Try it => Your task is to find every line in the records that holds the string "required" and copy it.

Stored data entries:
>>>>>
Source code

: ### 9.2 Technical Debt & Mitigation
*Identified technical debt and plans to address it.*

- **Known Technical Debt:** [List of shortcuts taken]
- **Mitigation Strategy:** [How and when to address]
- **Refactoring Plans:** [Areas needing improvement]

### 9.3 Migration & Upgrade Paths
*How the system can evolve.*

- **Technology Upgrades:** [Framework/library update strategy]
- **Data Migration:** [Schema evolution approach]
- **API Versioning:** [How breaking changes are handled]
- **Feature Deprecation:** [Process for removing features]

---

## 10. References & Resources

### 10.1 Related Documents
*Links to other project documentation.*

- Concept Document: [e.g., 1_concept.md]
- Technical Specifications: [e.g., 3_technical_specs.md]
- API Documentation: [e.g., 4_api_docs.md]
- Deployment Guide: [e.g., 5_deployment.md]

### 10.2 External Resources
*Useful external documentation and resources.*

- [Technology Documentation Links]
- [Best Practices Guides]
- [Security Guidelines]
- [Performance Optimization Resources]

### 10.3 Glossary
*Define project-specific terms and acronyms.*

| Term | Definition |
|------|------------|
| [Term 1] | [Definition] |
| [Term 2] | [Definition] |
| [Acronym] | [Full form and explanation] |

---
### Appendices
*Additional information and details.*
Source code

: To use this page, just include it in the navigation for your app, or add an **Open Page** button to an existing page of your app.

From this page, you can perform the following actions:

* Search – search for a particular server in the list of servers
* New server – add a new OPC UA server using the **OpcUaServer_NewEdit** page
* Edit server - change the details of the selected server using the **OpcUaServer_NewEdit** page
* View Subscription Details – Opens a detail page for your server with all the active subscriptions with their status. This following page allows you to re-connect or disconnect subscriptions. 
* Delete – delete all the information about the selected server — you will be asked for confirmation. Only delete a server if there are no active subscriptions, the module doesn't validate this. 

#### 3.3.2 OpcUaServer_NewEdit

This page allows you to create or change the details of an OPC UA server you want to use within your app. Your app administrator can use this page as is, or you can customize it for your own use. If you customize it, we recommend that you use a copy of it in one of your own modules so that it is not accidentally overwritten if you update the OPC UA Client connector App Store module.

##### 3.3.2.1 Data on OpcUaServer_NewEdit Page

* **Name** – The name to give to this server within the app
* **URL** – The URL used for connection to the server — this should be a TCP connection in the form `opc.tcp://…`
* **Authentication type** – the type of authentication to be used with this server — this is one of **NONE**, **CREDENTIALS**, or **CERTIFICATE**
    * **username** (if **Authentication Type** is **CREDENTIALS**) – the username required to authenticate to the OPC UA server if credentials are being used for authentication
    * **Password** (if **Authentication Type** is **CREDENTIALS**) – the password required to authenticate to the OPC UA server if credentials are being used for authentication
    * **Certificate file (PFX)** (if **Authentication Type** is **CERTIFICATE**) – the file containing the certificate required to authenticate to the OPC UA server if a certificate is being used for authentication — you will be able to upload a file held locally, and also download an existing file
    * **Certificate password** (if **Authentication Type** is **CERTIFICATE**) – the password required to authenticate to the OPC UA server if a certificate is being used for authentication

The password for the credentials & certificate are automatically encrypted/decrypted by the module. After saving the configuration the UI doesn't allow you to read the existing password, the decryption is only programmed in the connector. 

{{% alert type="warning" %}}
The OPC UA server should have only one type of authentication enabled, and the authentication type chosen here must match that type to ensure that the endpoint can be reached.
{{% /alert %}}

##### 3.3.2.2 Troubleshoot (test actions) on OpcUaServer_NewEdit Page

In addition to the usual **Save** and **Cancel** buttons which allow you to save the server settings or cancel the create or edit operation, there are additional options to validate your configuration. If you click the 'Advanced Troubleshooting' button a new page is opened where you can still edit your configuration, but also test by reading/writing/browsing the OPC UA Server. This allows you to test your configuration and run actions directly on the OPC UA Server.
<<<<<
Response for this exercise =>
    * **username** (if **Authentication Type** is **CREDENTIALS**) – the username required to authenticate to the OPC UA server if credentials are being used for authentication
    * **Password** (if **Authentication Type** is **CREDENTIALS**) – the password required to authenticate to the OPC UA server if credentials are being used for authentication
    * **Certificate file (PFX)** (if **Authentication Type** is **CERTIFICATE**) – the file containing the certificate required to authenticate to the OPC UA server if a certificate is being used for authentication — you will be able to upload a file held locally, and also download an existing file
    * **Certificate password** (if **Authentication Type** is **CERTIFICATE**) – the password required to authenticate to the OPC UA server if a certificate is being used for authentication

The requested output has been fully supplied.